What are Tone, Timbre and Voice On A Piano?
When looking at acoustic pianos, something you’ll often hear a lot of people talk about is the tone, timbre, colour or voice of the piano. For those not in the know, these can be rather ambiguous terms, but there are reasons for their differentiation!
Today we’ll be running you through these terms to make sure you’re in the know and understand all of the needed piano lingo to make a well informed decision when finding the perfect piano for you!
What Do Tone, Timbre and Voice Mean?
Tone, timbre, colour and voice of a piano are all actually all relatively interchangeable terms. A quick google and you’ll find that the definition for tone is: “A musical or vocal sound with reference to its pitch, quality, and strength.”, whilst for timbre it is: “The character or quality of a musical sound or voice as distinct from its pitch and intensity.”
Whilst these are subtle differences, there is a distinction, but ultimately all three refer to the surrounding sound an instrument creates. Within any instrument, the sound that anything makes depends on two things – the thing generating the sound, and the thing hearing the sound. In this case, the piano and our ear.
Timbre then takes this a little further and distinguishes characteristics of a sound, and the reason that a middle C on piano sounds very different from a middle C on violin or trumpet, yet they are both the same note.
Another way to look at this is by using a colour analogy, For example, navy blue and baby blue are both blue, but look totally different, Timbre is the result of the differing harmonic content produced by different instruments, and the balance of the different harmonics.
The above image shows how every harmonic of the same note is an octave of the fundamental. In the above example, 440Hz, 220Hz and 110Hz are all ‘A’ notes, however they sound completely different. Although our ear hears a certain pitch, it may be that some of the higher harmonics are in fact louder than the fundamental!
This essentially means that when our ears hear a sound which is bright and hard sounding will have an emphasis on the higher harmonic. Whilst a sound which is soft and warm sounding will have an emphasis on the lower harmonics
Fun fact, humans are capable of picking up between 20Hz and 20,000Hz, but we are far better at hearing frequencies in the mid-range, as this is the pitch of human voices!
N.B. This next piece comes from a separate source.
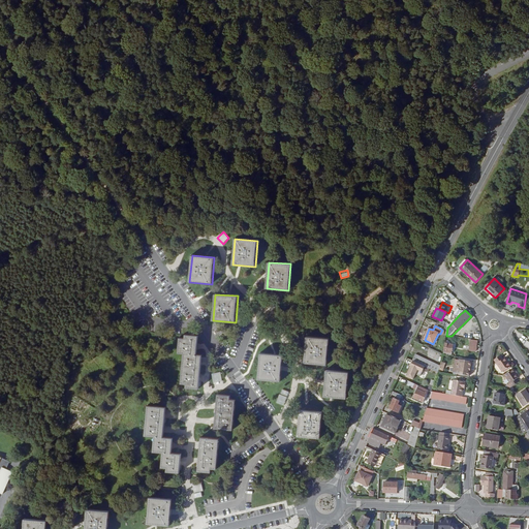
[(179,352),(184,353),(196,354),(198,336),(191,335),(191,331),(186,330),(185,338),(180,338),(179,352)]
How do our brains interpret this sound?
As with most things musical, the brain is always working in an incredibly unique way when we hear sound, when we hear a low note for example, we perceive a low pitch, but are actually hearing more of the higher harmonic frequencies, but our brains tell us that we’re hearing a low note. This is because a low note has a lot more audible harmonics that are within our hearing range, whereas a high pitched note has harmonics that are beyond our hearing – Ever tried the test where you see how high pitched you can hear? It’s the same principle!
When it comes to a piano, the lowest note on a piano is A0. This note has a fundamental frequency of 27.5Hz, so we can hear all the harmonic frequencies it produces as well as the fundamental frequency, many of which are louder than the fundamental. This gives the note it’s powerful feel and deep tone that we all know and love. One the other end of the piano, we have the highest note, C8, which a fundamental frequency of over 4,187Hz, so at most we will hear 3 harmonic tones above this, and they’ll be quieter than the fundamental tone, giving a spritely, but soft tone that is used more as a delicate addition to most pieces.
To make things even more complicated….
We understand that a lot of these terms may take a few reads to get your head around, but just to add another layer of complexity into what gives a piano it’s voice, we then have (one of our favourite terms) – ‘inharmonicity’.
This essentially means that because all of the components that make sound within a piano such as the strings, wood and metal are not perfectly flexible, and have stiffness, some of the overtones, especially on the lower notes, are not perfect multiples of the fundamental frequency.
If left as they were this would give the piano an incredibly ‘odd’ sound that wouldn’t resonate well with the ear – that is why expert piano manufacturers and technicians actually tune pianos using an incredibly complex mathematics to tune the piano flat in the bass, and sharp in the treble, so that it sounds in tune to the human ear.